> Problem description
Print the data below exactly as it stands, and keep the pictures out.
═══ Data supplied
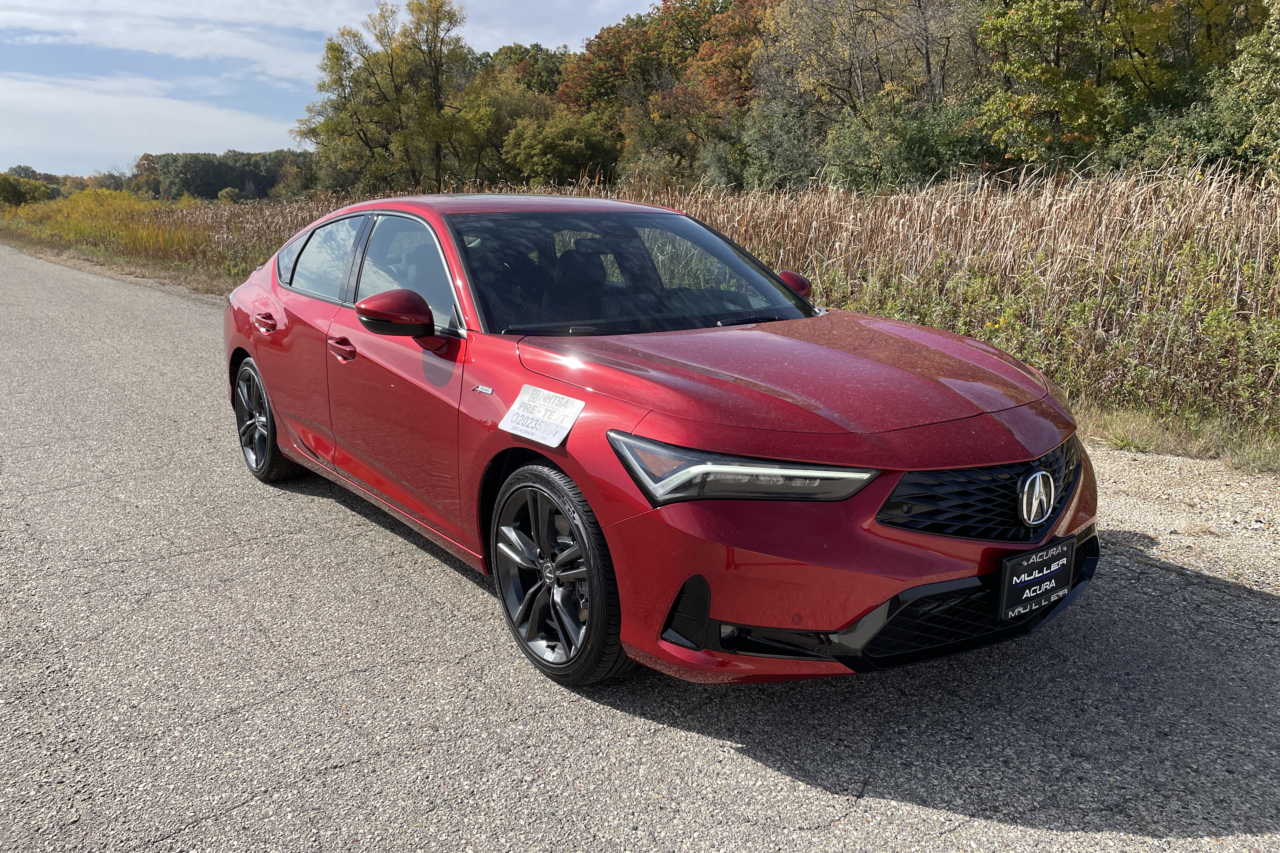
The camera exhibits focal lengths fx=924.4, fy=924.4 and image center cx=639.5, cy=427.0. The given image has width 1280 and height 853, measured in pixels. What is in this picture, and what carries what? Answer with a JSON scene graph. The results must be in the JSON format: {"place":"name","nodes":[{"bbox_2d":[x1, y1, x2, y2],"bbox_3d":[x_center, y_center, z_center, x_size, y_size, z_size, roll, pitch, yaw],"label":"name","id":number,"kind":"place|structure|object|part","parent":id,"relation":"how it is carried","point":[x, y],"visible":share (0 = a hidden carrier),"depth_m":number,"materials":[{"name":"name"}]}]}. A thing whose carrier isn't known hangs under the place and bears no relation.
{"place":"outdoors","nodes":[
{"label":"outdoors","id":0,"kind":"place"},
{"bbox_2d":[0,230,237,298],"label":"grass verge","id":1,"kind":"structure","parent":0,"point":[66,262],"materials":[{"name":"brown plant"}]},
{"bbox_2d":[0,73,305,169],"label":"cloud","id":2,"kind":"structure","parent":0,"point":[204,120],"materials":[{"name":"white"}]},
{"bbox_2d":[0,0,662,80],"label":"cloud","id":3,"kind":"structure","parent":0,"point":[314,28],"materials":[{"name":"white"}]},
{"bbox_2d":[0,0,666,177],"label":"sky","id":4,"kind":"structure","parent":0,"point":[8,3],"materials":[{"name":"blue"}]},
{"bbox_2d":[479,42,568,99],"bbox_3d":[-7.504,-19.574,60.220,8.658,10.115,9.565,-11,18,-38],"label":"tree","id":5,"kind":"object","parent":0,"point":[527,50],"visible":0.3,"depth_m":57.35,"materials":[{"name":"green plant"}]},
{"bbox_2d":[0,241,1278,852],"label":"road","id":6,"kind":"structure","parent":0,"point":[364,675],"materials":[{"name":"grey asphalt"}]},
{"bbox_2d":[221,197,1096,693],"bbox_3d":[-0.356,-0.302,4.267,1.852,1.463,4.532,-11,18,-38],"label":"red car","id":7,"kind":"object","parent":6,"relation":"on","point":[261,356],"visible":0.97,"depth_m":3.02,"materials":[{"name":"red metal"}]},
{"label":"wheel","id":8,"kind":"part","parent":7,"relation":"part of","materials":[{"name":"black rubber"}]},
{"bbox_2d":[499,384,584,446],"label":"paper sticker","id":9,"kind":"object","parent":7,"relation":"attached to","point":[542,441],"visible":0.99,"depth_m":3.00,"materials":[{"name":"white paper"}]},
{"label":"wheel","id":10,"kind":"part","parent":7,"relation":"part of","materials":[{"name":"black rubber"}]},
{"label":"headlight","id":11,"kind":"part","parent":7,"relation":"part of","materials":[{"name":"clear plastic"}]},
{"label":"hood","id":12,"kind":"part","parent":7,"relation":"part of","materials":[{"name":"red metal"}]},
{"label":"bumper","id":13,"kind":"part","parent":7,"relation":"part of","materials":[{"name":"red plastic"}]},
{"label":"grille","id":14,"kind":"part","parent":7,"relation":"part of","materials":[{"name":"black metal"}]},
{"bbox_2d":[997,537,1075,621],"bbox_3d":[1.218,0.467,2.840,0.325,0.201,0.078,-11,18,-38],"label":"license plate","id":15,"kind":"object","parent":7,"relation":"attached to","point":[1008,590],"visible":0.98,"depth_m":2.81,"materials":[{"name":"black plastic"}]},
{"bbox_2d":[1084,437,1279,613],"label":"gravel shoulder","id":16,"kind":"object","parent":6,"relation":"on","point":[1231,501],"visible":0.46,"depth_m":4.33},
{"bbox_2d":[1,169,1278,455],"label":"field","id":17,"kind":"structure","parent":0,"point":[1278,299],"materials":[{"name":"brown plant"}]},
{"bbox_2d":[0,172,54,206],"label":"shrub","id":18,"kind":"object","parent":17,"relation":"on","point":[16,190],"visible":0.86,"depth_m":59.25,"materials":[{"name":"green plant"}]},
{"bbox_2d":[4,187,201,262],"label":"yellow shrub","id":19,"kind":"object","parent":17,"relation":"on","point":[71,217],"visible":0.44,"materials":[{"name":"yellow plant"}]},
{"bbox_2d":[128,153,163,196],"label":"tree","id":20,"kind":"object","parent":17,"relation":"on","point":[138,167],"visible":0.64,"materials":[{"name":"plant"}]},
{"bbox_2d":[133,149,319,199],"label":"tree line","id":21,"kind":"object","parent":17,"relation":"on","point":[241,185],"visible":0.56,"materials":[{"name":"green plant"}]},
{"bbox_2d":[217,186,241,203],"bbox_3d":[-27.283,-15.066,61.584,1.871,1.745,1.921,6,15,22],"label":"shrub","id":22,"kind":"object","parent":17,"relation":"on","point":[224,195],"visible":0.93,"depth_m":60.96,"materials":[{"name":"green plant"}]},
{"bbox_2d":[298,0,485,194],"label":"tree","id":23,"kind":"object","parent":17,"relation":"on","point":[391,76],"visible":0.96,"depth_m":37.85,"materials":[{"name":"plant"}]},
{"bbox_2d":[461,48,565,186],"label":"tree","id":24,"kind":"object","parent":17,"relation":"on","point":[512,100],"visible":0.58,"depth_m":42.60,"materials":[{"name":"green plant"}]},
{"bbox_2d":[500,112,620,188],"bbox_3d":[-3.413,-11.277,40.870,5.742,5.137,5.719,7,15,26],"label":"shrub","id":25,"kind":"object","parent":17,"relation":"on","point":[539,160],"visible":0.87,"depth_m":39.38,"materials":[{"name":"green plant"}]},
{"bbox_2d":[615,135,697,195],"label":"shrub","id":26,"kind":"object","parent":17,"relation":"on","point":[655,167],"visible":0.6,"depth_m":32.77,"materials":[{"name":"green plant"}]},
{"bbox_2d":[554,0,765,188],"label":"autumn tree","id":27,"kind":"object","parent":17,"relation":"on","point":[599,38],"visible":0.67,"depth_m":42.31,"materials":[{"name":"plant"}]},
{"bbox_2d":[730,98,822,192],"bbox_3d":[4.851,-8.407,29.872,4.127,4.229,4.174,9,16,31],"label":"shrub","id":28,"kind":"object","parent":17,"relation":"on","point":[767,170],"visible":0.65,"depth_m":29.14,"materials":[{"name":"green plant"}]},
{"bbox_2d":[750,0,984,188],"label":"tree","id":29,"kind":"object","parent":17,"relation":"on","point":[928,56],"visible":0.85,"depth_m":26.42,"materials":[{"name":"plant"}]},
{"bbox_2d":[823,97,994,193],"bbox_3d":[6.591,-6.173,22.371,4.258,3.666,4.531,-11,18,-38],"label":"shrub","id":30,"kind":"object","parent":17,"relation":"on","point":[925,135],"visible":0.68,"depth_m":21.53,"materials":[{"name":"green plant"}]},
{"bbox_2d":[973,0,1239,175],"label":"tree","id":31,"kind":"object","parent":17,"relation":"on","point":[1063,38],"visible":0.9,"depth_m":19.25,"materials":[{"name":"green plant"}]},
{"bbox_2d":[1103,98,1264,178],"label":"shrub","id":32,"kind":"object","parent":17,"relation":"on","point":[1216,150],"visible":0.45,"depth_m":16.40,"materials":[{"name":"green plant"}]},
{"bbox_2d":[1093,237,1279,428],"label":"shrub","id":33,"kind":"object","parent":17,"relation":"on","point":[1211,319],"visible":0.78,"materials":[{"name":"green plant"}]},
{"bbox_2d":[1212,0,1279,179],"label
══════
> Response box
The camera exhibits focal lengths fx=924.4, fy=924.4 and image center cx=639.5, cy=427.0. The given image has width 1280 and height 853, measured in pixels. What is in this picture, and what carries what? Answer with a JSON scene graph. The results must be in the JSON format: {"place":"name","nodes":[{"bbox_2d":[x1, y1, x2, y2],"bbox_3d":[x_center, y_center, z_center, x_size, y_size, z_size, roll, pitch, yaw],"label":"name","id":number,"kind":"place|structure|object|part","parent":id,"relation":"how it is carried","point":[x, y],"visible":share (0 = a hidden carrier),"depth_m":number,"materials":[{"name":"name"}]}]}. A thing whose carrier isn't known hangs under the place and bears no relation.
{"place":"outdoors","nodes":[
{"label":"outdoors","id":0,"kind":"place"},
{"bbox_2d":[0,230,237,298],"label":"grass verge","id":1,"kind":"structure","parent":0,"point":[66,262],"materials":[{"name":"brown plant"}]},
{"bbox_2d":[0,73,305,169],"label":"cloud","id":2,"kind":"structure","parent":0,"point":[204,120],"materials":[{"name":"white"}]},
{"bbox_2d":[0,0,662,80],"label":"cloud","id":3,"kind":"structure","parent":0,"point":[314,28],"materials":[{"name":"white"}]},
{"bbox_2d":[0,0,666,177],"label":"sky","id":4,"kind":"structure","parent":0,"point":[8,3],"materials":[{"name":"blue"}]},
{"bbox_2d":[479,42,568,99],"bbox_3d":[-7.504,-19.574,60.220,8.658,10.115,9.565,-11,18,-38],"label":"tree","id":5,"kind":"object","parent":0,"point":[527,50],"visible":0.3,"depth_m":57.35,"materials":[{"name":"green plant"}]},
{"bbox_2d":[0,241,1278,852],"label":"road","id":6,"kind":"structure","parent":0,"point":[364,675],"materials":[{"name":"grey asphalt"}]},
{"bbox_2d":[221,197,1096,693],"bbox_3d":[-0.356,-0.302,4.267,1.852,1.463,4.532,-11,18,-38],"label":"red car","id":7,"kind":"object","parent":6,"relation":"on","point":[261,356],"visible":0.97,"depth_m":3.02,"materials":[{"name":"red metal"}]},
{"label":"wheel","id":8,"kind":"part","parent":7,"relation":"part of","materials":[{"name":"black rubber"}]},
{"bbox_2d":[499,384,584,446],"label":"paper sticker","id":9,"kind":"object","parent":7,"relation":"attached to","point":[542,441],"visible":0.99,"depth_m":3.00,"materials":[{"name":"white paper"}]},
{"label":"wheel","id":10,"kind":"part","parent":7,"relation":"part of","materials":[{"name":"black rubber"}]},
{"label":"headlight","id":11,"kind":"part","parent":7,"relation":"part of","materials":[{"name":"clear plastic"}]},
{"label":"hood","id":12,"kind":"part","parent":7,"relation":"part of","materials":[{"name":"red metal"}]},
{"label":"bumper","id":13,"kind":"part","parent":7,"relation":"part of","materials":[{"name":"red plastic"}]},
{"label":"grille","id":14,"kind":"part","parent":7,"relation":"part of","materials":[{"name":"black metal"}]},
{"bbox_2d":[997,537,1075,621],"bbox_3d":[1.218,0.467,2.840,0.325,0.201,0.078,-11,18,-38],"label":"license plate","id":15,"kind":"object","parent":7,"relation":"attached to","point":[1008,590],"visible":0.98,"depth_m":2.81,"materials":[{"name":"black plastic"}]},
{"bbox_2d":[1084,437,1279,613],"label":"gravel shoulder","id":16,"kind":"object","parent":6,"relation":"on","point":[1231,501],"visible":0.46,"depth_m":4.33},
{"bbox_2d":[1,169,1278,455],"label":"field","id":17,"kind":"structure","parent":0,"point":[1278,299],"materials":[{"name":"brown plant"}]},
{"bbox_2d":[0,172,54,206],"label":"shrub","id":18,"kind":"object","parent":17,"relation":"on","point":[16,190],"visible":0.86,"depth_m":59.25,"materials":[{"name":"green plant"}]},
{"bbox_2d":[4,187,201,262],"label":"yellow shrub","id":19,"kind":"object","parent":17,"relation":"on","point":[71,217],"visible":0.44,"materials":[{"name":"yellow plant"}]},
{"bbox_2d":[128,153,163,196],"label":"tree","id":20,"kind":"object","parent":17,"relation":"on","point":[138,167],"visible":0.64,"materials":[{"name":"plant"}]},
{"bbox_2d":[133,149,319,199],"label":"tree line","id":21,"kind":"object","parent":17,"relation":"on","point":[241,185],"visible":0.56,"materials":[{"name":"green plant"}]},
{"bbox_2d":[217,186,241,203],"bbox_3d":[-27.283,-15.066,61.584,1.871,1.745,1.921,6,15,22],"label":"shrub","id":22,"kind":"object","parent":17,"relation":"on","point":[224,195],"visible":0.93,"depth_m":60.96,"materials":[{"name":"green plant"}]},
{"bbox_2d":[298,0,485,194],"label":"tree","id":23,"kind":"object","parent":17,"relation":"on","point":[391,76],"visible":0.96,"depth_m":37.85,"materials":[{"name":"plant"}]},
{"bbox_2d":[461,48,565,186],"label":"tree","id":24,"kind":"object","parent":17,"relation":"on","point":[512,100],"visible":0.58,"depth_m":42.60,"materials":[{"name":"green plant"}]},
{"bbox_2d":[500,112,620,188],"bbox_3d":[-3.413,-11.277,40.870,5.742,5.137,5.719,7,15,26],"label":"shrub","id":25,"kind":"object","parent":17,"relation":"on","point":[539,160],"visible":0.87,"depth_m":39.38,"materials":[{"name":"green plant"}]},
{"bbox_2d":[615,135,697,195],"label":"shrub","id":26,"kind":"object","parent":17,"relation":"on","point":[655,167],"visible":0.6,"depth_m":32.77,"materials":[{"name":"green plant"}]},
{"bbox_2d":[554,0,765,188],"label":"autumn tree","id":27,"kind":"object","parent":17,"relation":"on","point":[599,38],"visible":0.67,"depth_m":42.31,"materials":[{"name":"plant"}]},
{"bbox_2d":[730,98,822,192],"bbox_3d":[4.851,-8.407,29.872,4.127,4.229,4.174,9,16,31],"label":"shrub","id":28,"kind":"object","parent":17,"relation":"on","point":[767,170],"visible":0.65,"depth_m":29.14,"materials":[{"name":"green plant"}]},
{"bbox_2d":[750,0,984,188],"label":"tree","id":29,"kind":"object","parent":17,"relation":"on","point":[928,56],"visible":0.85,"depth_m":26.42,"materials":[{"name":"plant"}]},
{"bbox_2d":[823,97,994,193],"bbox_3d":[6.591,-6.173,22.371,4.258,3.666,4.531,-11,18,-38],"label":"shrub","id":30,"kind":"object","parent":17,"relation":"on","point":[925,135],"visible":0.68,"depth_m":21.53,"materials":[{"name":"green plant"}]},
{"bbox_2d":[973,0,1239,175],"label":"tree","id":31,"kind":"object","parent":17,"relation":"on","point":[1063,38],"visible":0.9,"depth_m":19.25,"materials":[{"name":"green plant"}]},
{"bbox_2d":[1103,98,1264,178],"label":"shrub","id":32,"kind":"object","parent":17,"relation":"on","point":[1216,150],"visible":0.45,"depth_m":16.40,"materials":[{"name":"green plant"}]},
{"bbox_2d":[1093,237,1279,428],"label":"shrub","id":33,"kind":"object","parent":17,"relation":"on","point":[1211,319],"visible":0.78,"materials":[{"name":"green plant"}]},
{"bbox_2d":[1212,0,1279,179],"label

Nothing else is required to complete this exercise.